SENATE BILL REPORT
ESSB 6072
As Passed Senate, April 26, 2003
Title: An act relating to funding pollution abatement and response.
Brief Description: Funding pollution abatement and response.
Sponsors: Senate Committee on Highways & Transportation (originally sponsored by Senators Horn and Haugen).
Brief History:
Committee Activity: Highways & Transportation: 4/10/03 [DPS, DNP].
Passed Senate: 4/26/03, 42-6.
SENATE COMMITTEE ON HIGHWAYS & TRANSPORTATION
Majority Report: That Substitute Senate Bill No. 6072 be substituted therefor, and the substitute bill do pass.
Signed by Senators Horn, Chair; Swecker, Vice Chair; Finkbeiner, Haugen, Jacobsen, Kastama, Oke, Prentice and Spanel.
Minority Report: Do not pass.
Signed by Senators Benton, Vice Chair; and Mulliken.
Staff: Mike Groesch (786-7434)
Background: Prior to 2000, each owner of a motor vehicle paid a $2 per vehicle clean air excise tax at the time of initial vehicle registration or renewal. Funds from this fee were used to implement provisions of the Clean Air Act.
Currently, there is a tug boat at the entrance of the Straight of Juan de Fuca, which is used during part of the year to rescue disabled vessels in order to prevent oil spills in the event a vessel goes aground.

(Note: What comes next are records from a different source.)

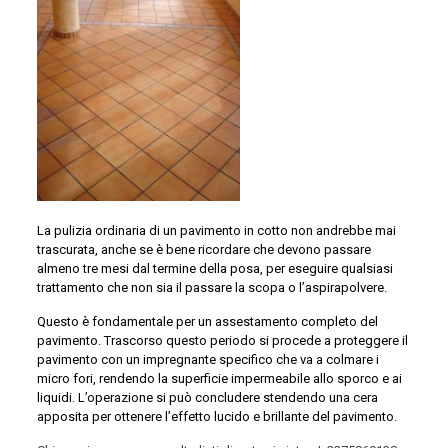
La pulizia ordinaria di un pavimento in cotto non andrebbe mai
trascurata, anche se è bene ricordare che devono passare
almeno tre mesi dal termine della posa, per eseguire qualsiasi
trattamento che non sia il passare la scopa o l’aspirapolvere.
Questo è fondamentale per un assestamento completo del
pavimento. Trascorso questo periodo si procede a proteggere il
pavimento con un impregnante specifico che va a colmare i
micro fori, rendendo la superficie impermeabile allo sporco e ai
liquidi. L’operazione si può concludere stendendo una cera
apposita per ottenere l’effetto lucido e brillante del pavimento.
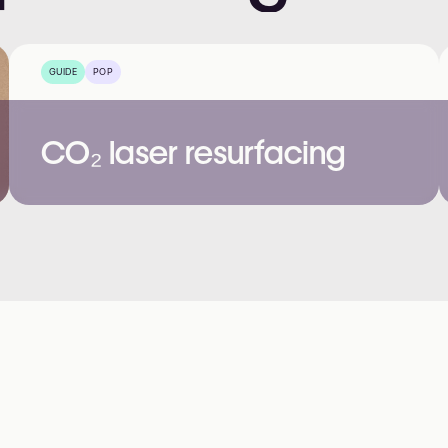
GUIDE
POP
CO₂ laser resurfacing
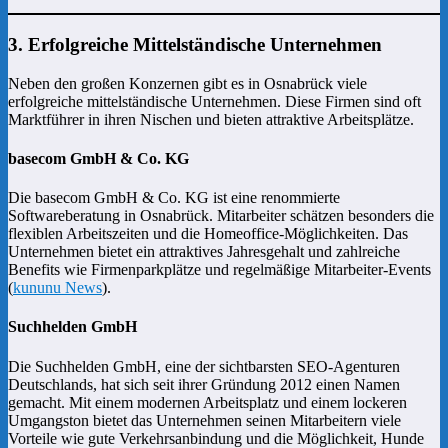
3. Erfolgreiche Mittelständische Unternehmen
Neben den großen Konzernen gibt es in Osnabrück viele
erfolgreiche mittelständische Unternehmen. Diese Firmen sind oft
Marktführer in ihren Nischen und bieten attraktive Arbeitsplätze.
basecom GmbH & Co. KG
Die basecom GmbH & Co. KG ist eine renommierte
Softwareberatung in Osnabrück. Mitarbeiter schätzen besonders die
flexiblen Arbeitszeiten und die Homeoffice-Möglichkeiten. Das
Unternehmen bietet ein attraktives Jahresgehalt und zahlreiche
Benefits wie Firmenparkplätze und regelmäßige Mitarbeiter-Events
(
kununu News
).
Suchhelden GmbH
Die Suchhelden GmbH, eine der sichtbarsten SEO-Agenturen
Deutschlands, hat sich seit ihrer Gründung 2012 einen Namen
gemacht. Mit einem modernen Arbeitsplatz und einem lockeren
Umgangston bietet das Unternehmen seinen Mitarbeitern viele
Vorteile wie gute Verkehrsanbindung und die Möglichkeit, Hunde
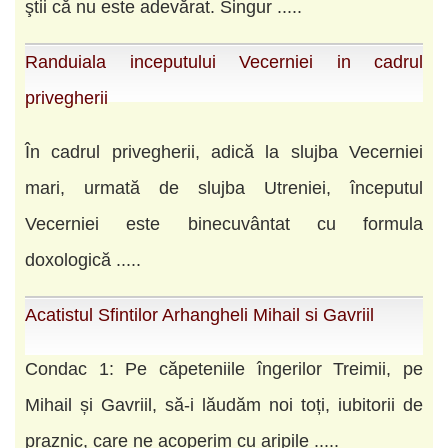
ştii că nu este adevărat. Singur .....
Randuiala inceputului Vecerniei in cadrul
privegherii
În cadrul privegherii, adică la slujba Vecerniei
mari, urmată de slujba Utreniei, începutul
Vecerniei este binecuvântat cu formula
doxologică .....
Acatistul Sfintilor Arhangheli Mihail si Gavriil
Condac 1: Pe căpeteniile îngerilor Treimii, pe
Mihail și Gavriil, să-i lăudăm noi toți, iubitorii de
praznic, care ne acoperim cu ari­pile .....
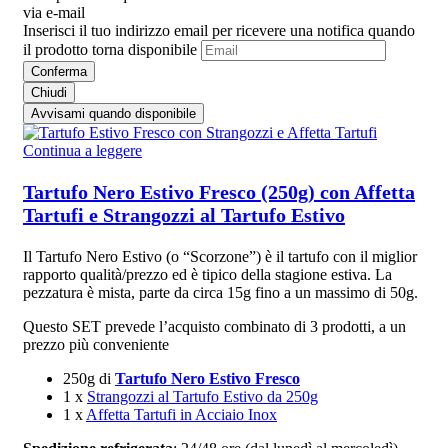
via e-mail
Inserisci il tuo indirizzo email per ricevere una notifica quando
il prodotto torna disponibile
Conferma
Chiudi
Avvisami quando disponibile
Continua a leggere
Tartufo Nero Estivo Fresco (250g) con Affetta
Tartufi e Strangozzi al Tartufo Estivo
Il Tartufo Nero Estivo (o “Scorzone”) è il tartufo con il miglior
rapporto qualità/prezzo ed è tipico della stagione estiva. La
pezzatura è mista, parte da circa 15g fino a un massimo di 50g.
Questo SET prevede l’acquisto combinato di 3 prodotti, a un
prezzo più conveniente
250g di
Tartufo Nero Estivo Fresco
1 x
Strangozzi al Tartufo Estivo da 250g
1 x
Affetta Tartufi in Acciaio Inox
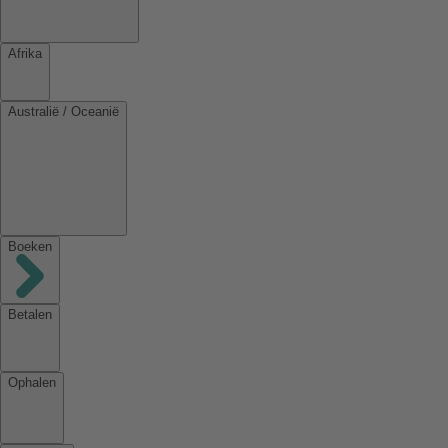
Afrika
Australië / Oceanië
Boeken
Betalen
Ophalen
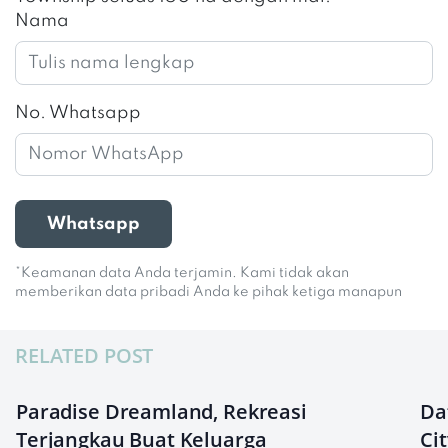
Nama
No. Whatsapp
Whatsapp
*Keamanan data Anda terjamin. Kami tidak akan
memberikan data pribadi Anda ke pihak ketiga manapun
RELATED POST
Paradise Dreamland, Rekreasi
Da
Terjangkau Buat Keluarga
Ci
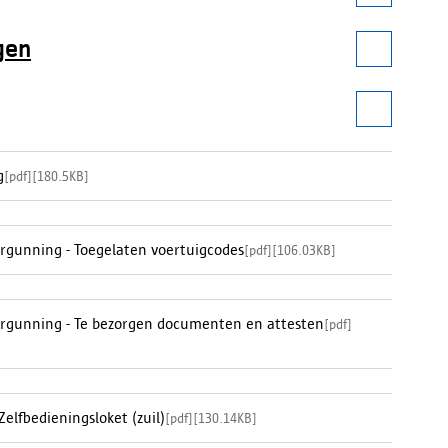
gen
g
[
pdf
]
[
180.5KB
]
rgunning - Toegelaten voertuigcodes
[
pdf
]
[
106.03KB
]
ergunning - Te bezorgen documenten en attesten
[
pdf
]
elfbedieningsloket (zuil)
[
pdf
]
[
130.14KB
]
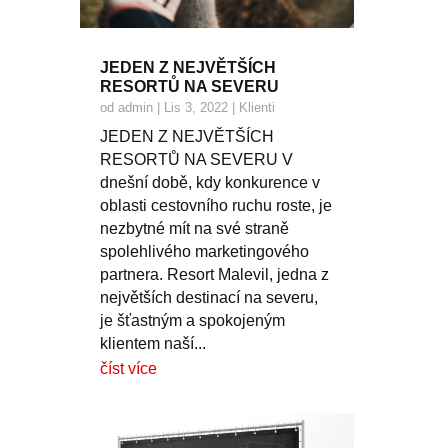
JEDEN Z NEJVĚTŠÍCH
RESORTŮ NA SEVERU
od
admin
|
Lis 3, 2022
|
Klienti
JEDEN Z NEJVĚTŠÍCH
RESORTŮ NA SEVERU V
dnešní době, kdy konkurence v
oblasti cestovního ruchu roste, je
nezbytné mít na své straně
spolehlivého marketingového
partnera. Resort Malevil, jedna z
největších destinací na severu,
je šťastným a spokojeným
klientem naší...
číst více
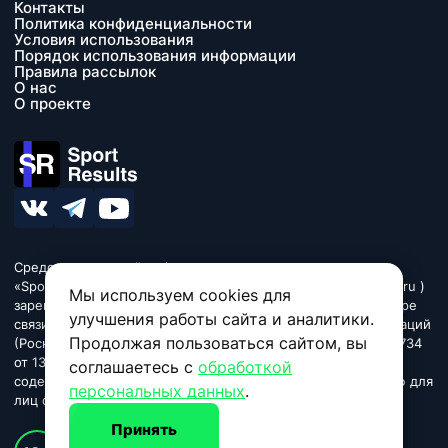
Контакты
Политика конфиденциальности
Условия использования
Порядок использования информации
Правила рассылок
О нас
О проекте
Средство массовой информации сетевое издание
«SportResults» (адрес в сети Интернет - www.sport-results.ru )
Мы используем cookies для
зарегистрировано Федеральной службой по надзору в сфере
улучшения работы сайта и аналитики.
связи, информационных технологий и массовых коммуникаций
Продолжая пользоваться сайтом, вы
(Роскомнадзор). Регистрационный номер ЭЛ № ФС 77 - 84734
от 13 марта 2023. Название «SportResults». Издание может
соглашаетесь с
обработкой
содержать информационную продукцию, предназначенную для
персональных данных
.
лиц старше 18 лет.
Принять
© 2026 sport-results.ru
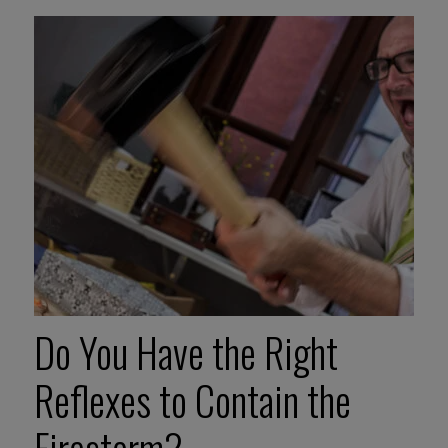
Do You Have the Right
Reflexes to Contain the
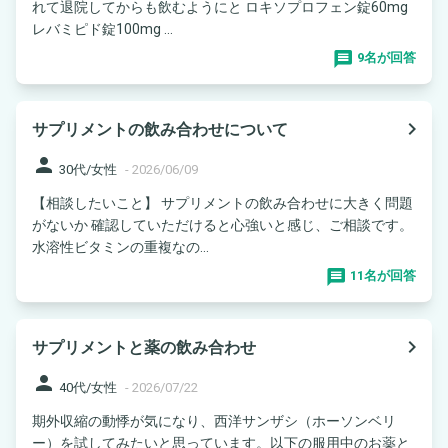
れて退院してからも飲むようにと ロキソプロフェン錠60mg
レバミピド錠100mg ...
9名が回答
navigate_next
サプリメントの飲み合わせについて
person
30代/女性
-
2026/06/09
【相談したいこと】 サプリメントの飲み合わせに大きく問題
がないか 確認していただけると心強いと感じ、ご相談です。
水溶性ビタミンの重複なの...
11名が回答
navigate_next
サプリメントと薬の飲み合わせ
person
40代/女性
-
2026/07/22
期外収縮の動悸が気になり、西洋サンザシ（ホーソンベリ
ー）を試してみたいと思っています。以下の服用中のお薬と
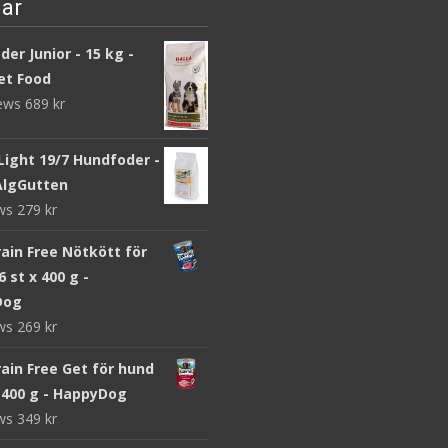
ar
er Junior - 15 kg -
et Food
iews
689
kr
Light 19/7 Hundfoder -
 AlgGutten
ews
279
kr
ain Free Nötkött för
6 st x 400 g -
Dog
ews
269
kr
ain Free Get för hund
x 400 g - HappyDog
ews
349
kr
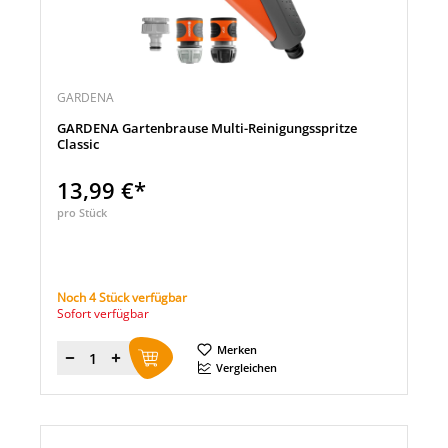
GARDENA
GARDENA Gartenbrause Multi-Reinigungsspritze
Classic
13,99 €*
pro Stück
Noch 4 Stück verfügbar
Sofort verfügbar
Merken
Menge
Vergleichen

Summary of Bill: Eighty five percent of the proceeds deposited in the segregated subaccount of the air pollution control account are distributed to local air pollution control authorities and 15 percent of the proceeds are distributed to the Department of Ecology. The funds are used to retrofit school buses with exhaust emission control devices, reduce vehicle emissions, reduce air contaminants, and to provide funding for fueling infrastructure to allow school bus fleets to use alternative cleaner fuels.
The Department of Ecology must provide a report to the legislative transportation committees on the progress of the implementation of the programs funded by the fee deposited in the segregated subaccount of the air pollution control account by December 31, 2004.
Proceeds deposited in the vessel response account are used to fund a tug boat at the entrance of the Straight of Juan de Fuca whose primary mission is to arrest the drift of disabled vessels in order to prevent a spill.
Beginning with the effective date of the act, and until July 1, 2008, the fees collected under RCW 46.12.080, 46.12.170, and 46.12.181 are credited as follows:
(i) 58.12 percent is credited to a segregated subaccount of the air pollution control account in RCW 70.94.015;
(ii) 15.71 percent is credited to the vessel response account created in section 3 of this act; and
(iii) the remainder is credited into the transportation 2003 account (nickel account).
Beginning July 1, 2008, and thereafter, the fees collected under RCW 46.12.080, 46.12.170, and 46.12.181 are credited to the transportation 2003 account (nickel account).
The vessel response account expires in 2008. The distribution of the air pollution control account created in this act expires in 2008.
Appropriation: $10,000,000 to the Department of Ecology from the air pollution control account, $2,876,000 to the Department of Ecology from the vessel response account, and $200,000 from the oil spill prevention account.
Fiscal Note: Not requested.
Effective Date: Ninety days after adjournment of session in which bill is passed.
Testimony For: The bill restores clean air funding eliminated by I-695. Please extend the expiration date of the bill. Please do not constrict uses of the clean air account to just school buses. Please add the ability to accept federal funds to the vessel account.
Testimony Against: None.
Testified: PRO: Mike Moore, Puget Sound Steamship Operators; Mike Harbour, Washington State Transit Association; Randy Winders, Intercity Transit; Gordon Baxter, Inland Boatmen's Union, ILWU; Mike Ryherd, Puget Sound Clean Air Agency; Nick Federici, American Lung Association of Washington; Bruce Wishart, People for Puget Sound; Jim Boldt, Port of Tacoma; Steve Robinson, Northwest Indian Fisheries Commission; Peter Thein, Washington State Transit Association.